### Excerpted passage:
········

    There’s a good analysis here:

    1. unfortunately, an inability to understand statistics and statistical reasoning is prevalent throughout the population. the remarkable misinterpretive framing of the results of this study demonstrate that as well as i’ve seen in a while.

  4. I think the most striking finding of the study is that 4.4% of the Medicaid eligible group had diabetes diagnosed during the two year period. That seems huge to me (Ok so I had no idea how common diabetes is).

    The study didn’t contain proof that current treatment of diabetes reduces the fraction of diabetics with A1C > 6.5% but, I mean, we don’t need a new study to know that. The statistically significantly higher rate of diagnosis of diabetes combined with information from other studies (and decades of clinical practice) seems to me to imply that access to Medicaid causes fewer people to have highly glycosylated hemaglobin.

    Now glycosylated hemaglobin is not mortality or morbidity. For some reason the step from glycosylated hemaglobin (or high blood cholesterol or high blood pressure) to morbidity and mortality was taken as known, but the step from treatment to low glycosylation, cholesterol or pressure wasn’t.

    By my back of the envelope calculation the p-level of the difference in rates of diagnosis of diabetes (listed as <0.1% in table 2 reproduced by Kevin Drum) is also less than ten to the minus 27th which I think is called an octillionth I mean a billionth of a billionth of a billionth.

    The general view is that the study does not contain proof that Medicaid causes improved health, but really, does anyone doubt that it is better to have one's diabetes diagnosed. That is the question left open by the study to the extent it was open last year which is not at all.

  5. I’m a bit surprised that no one seems tobe drawing the obvious inference–health care in general might not be as effective as we think. These findings might not be a Medicaid thing at all.

  6. There are two points that I think are not being discussed enough.

    First of all, a rather important aspect of Medicaid is that it is an anti-poverty program, as Matt Yglesias notes. Keeping fluctuations in income down (to which the cost of medical care is a major contributor) is a rather important factor (halting or mitigating the slow economic death spiral of debt, depression, divorce, and delinquency) and in that respect, the program seems to have had pretty good success.

    Second, the results are all about chronic conditions [1], but the far more important benefit would be enabling the treatment of acute conditions (especially insofar as they prevent them turning into chronic ones) and preventive care. Like, preventing people from dying to a tooth abscesses because they can’t afford antibiotics [2]. Household accidents are common; burns and broken bones need to be treated, not managed (unless someone is advocating DIY tetanus shots, and even then you’d have to pay for the vaccine).
········
### What you should do:
According to the comments on the Medicaid study, what share of the Medicaid-eligible group had diabetes diagnosed during the two-year period?
········
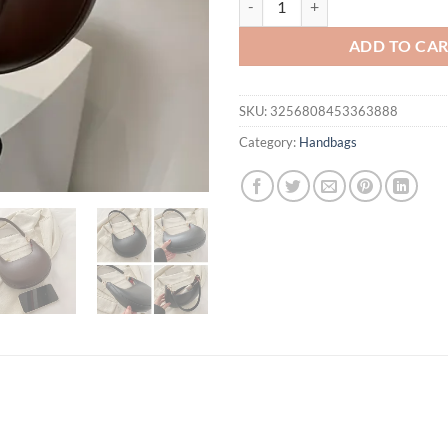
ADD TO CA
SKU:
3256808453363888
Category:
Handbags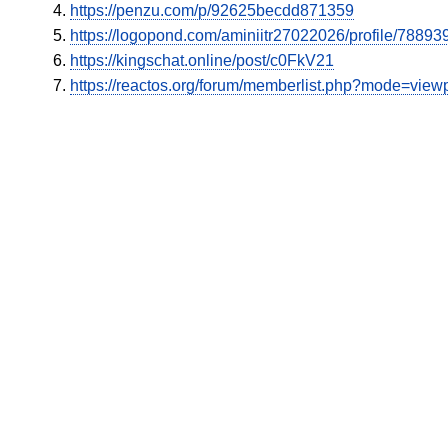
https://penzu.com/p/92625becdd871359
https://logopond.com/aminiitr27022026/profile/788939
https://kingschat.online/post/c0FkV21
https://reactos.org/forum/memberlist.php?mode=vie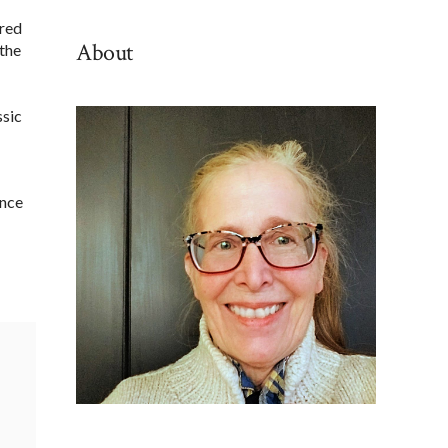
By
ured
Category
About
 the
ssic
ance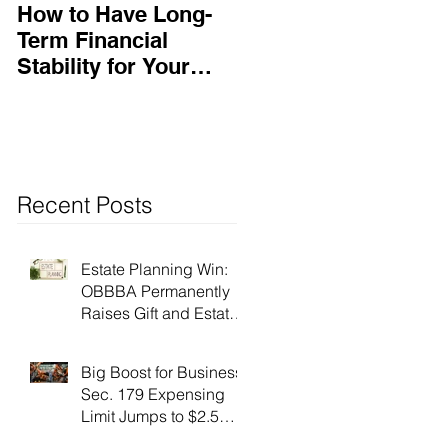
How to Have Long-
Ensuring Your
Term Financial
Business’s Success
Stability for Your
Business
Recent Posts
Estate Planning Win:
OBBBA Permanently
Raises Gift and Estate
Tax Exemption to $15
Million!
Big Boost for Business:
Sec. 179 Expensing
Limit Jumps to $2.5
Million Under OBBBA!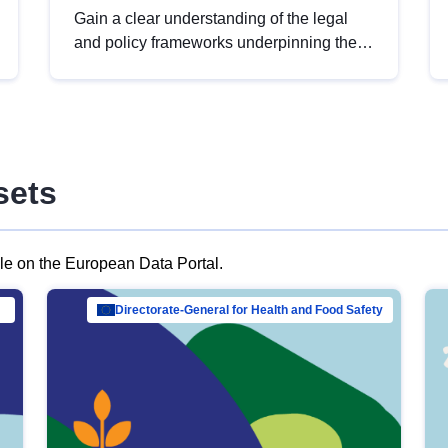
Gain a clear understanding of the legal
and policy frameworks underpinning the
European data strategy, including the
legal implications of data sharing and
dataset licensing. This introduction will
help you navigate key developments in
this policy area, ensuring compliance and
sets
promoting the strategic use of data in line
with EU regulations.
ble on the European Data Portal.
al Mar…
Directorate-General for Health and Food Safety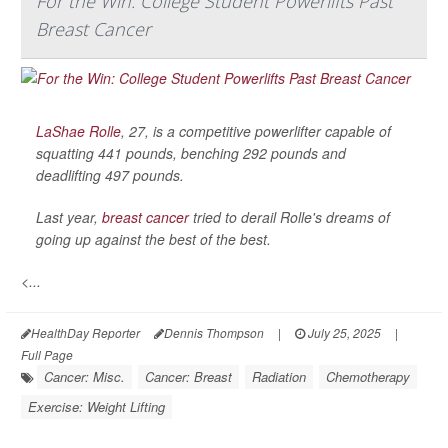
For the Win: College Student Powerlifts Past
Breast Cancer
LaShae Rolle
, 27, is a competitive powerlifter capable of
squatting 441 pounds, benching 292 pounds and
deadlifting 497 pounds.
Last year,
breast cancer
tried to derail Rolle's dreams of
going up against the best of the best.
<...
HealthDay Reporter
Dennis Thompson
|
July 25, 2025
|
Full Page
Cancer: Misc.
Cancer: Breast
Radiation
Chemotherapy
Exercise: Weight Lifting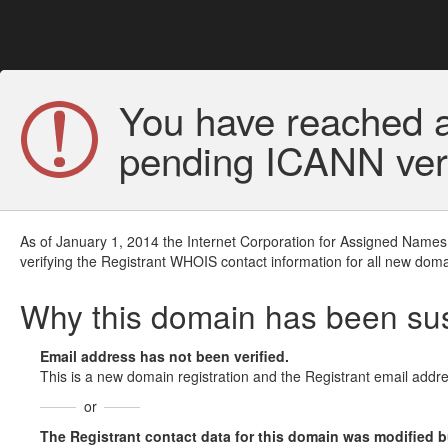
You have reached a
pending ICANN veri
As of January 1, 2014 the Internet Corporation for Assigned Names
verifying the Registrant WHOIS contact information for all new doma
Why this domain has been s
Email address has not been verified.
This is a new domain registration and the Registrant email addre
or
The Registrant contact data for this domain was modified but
········
### Reply:
4.4%